Tuesday, September 8, 2009

Trutherism Is Now Acceptable

I've been saying for years that Trutherism would eventually gain the credibility of the JFK assassination conspiracies that have created a massive industry for people chasing down the phantoms of right-wing CIA and FBI agents colluding with anti-Castro Cubans and Carlos Marcello henchman to take down the President. Rasmussen reported last year that 35% of Democrats polled believed that Bush had a hand in the events of 9/11. Then today, John McWhorter, an intellectual who has garnered acclaim from the Left and the Right, suggests in The New Republic that it's perfectly acceptable for somebody to hold these views.

There's the standard. It's acceptable for someone to hold these views and still be part of the mainstream. If that's the case, then then no longer can the loons be kept out of the club.

Granted, Howard Dean (head of the DNC the last time I checked) called it an "interesting theory" but that falls just shy of founding a committee that was leading an effort to force Congress to investigate. He later walked that back.

You will see more mainstream Democrats push this theory now. They will do it out of solidarity with the martyred Van Jones and they will do it because they need to broaden the acceptability of the idea. They must do so because so many Democrats already believe it and if they don't make it acceptable, they will see more people like Van Jones fall.
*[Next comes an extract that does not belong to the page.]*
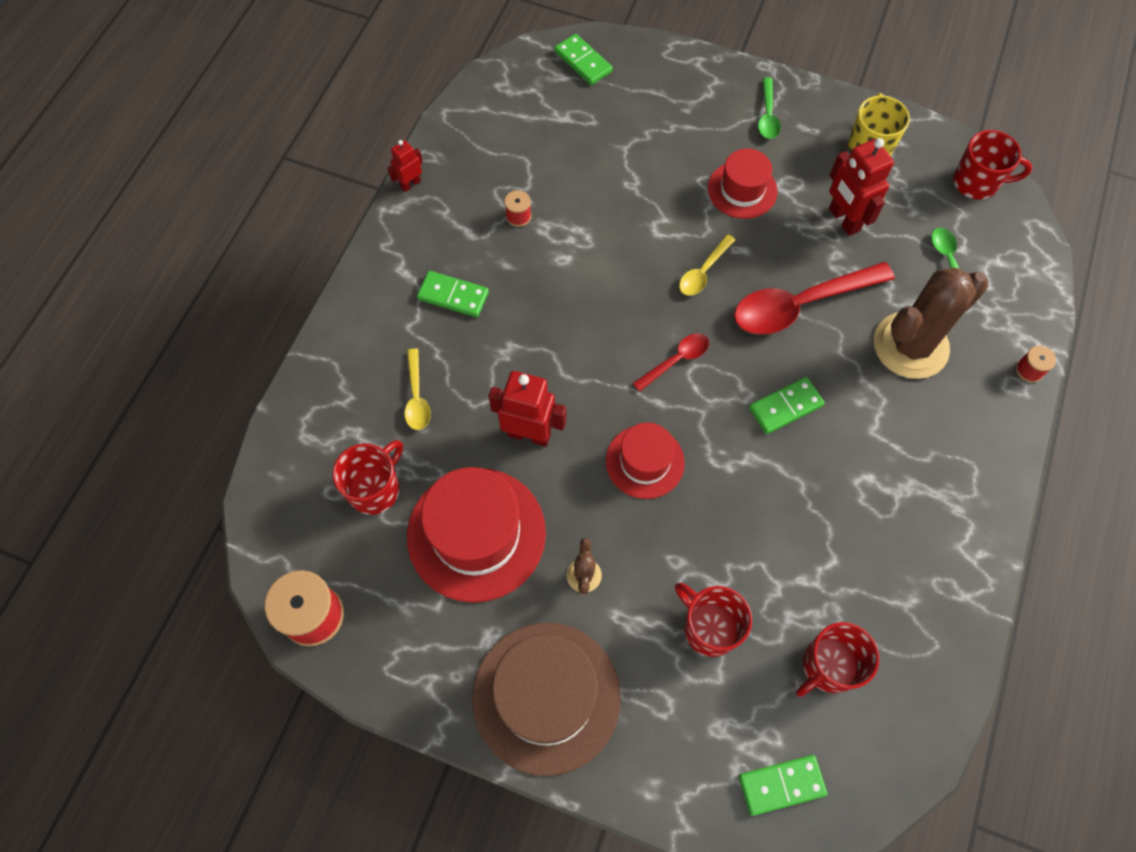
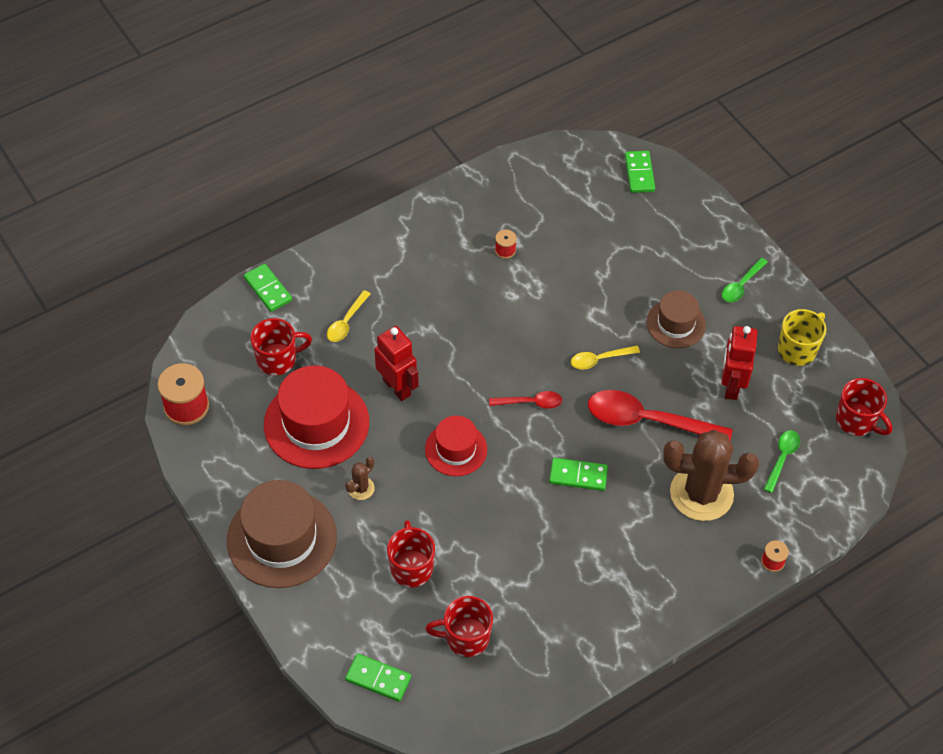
camera: 35 degrees right, 10 degrees down
(410, 184) = (451, 188): red robot -> none
(453, 296) = (420, 275): green domino -> green domino (268, 289)
(742, 190) = (676, 323): red hat -> brown hat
UPDATE: The Nation suggests that the Truther committee of which Van Jones was a part was really just pushing for another investigation of 9/11 because the pre-2007 Congress was too willing to avoid an investigation of the Bush administration's role. So, now we are to believe that Trutherism is really just a desire to reinvestigate 9/11 and not an assertion built on the implicit belief that Bush and Cheney were willing to murders tens of thousands of Americans.

If they can make this assertion stick then they could eventually force a reinvestigation of 9/11. It may seem completely implausible but that didn't stop Congress from reinvestigating the asssassination of JFK fully 15 years after the Warren Commission had published their report.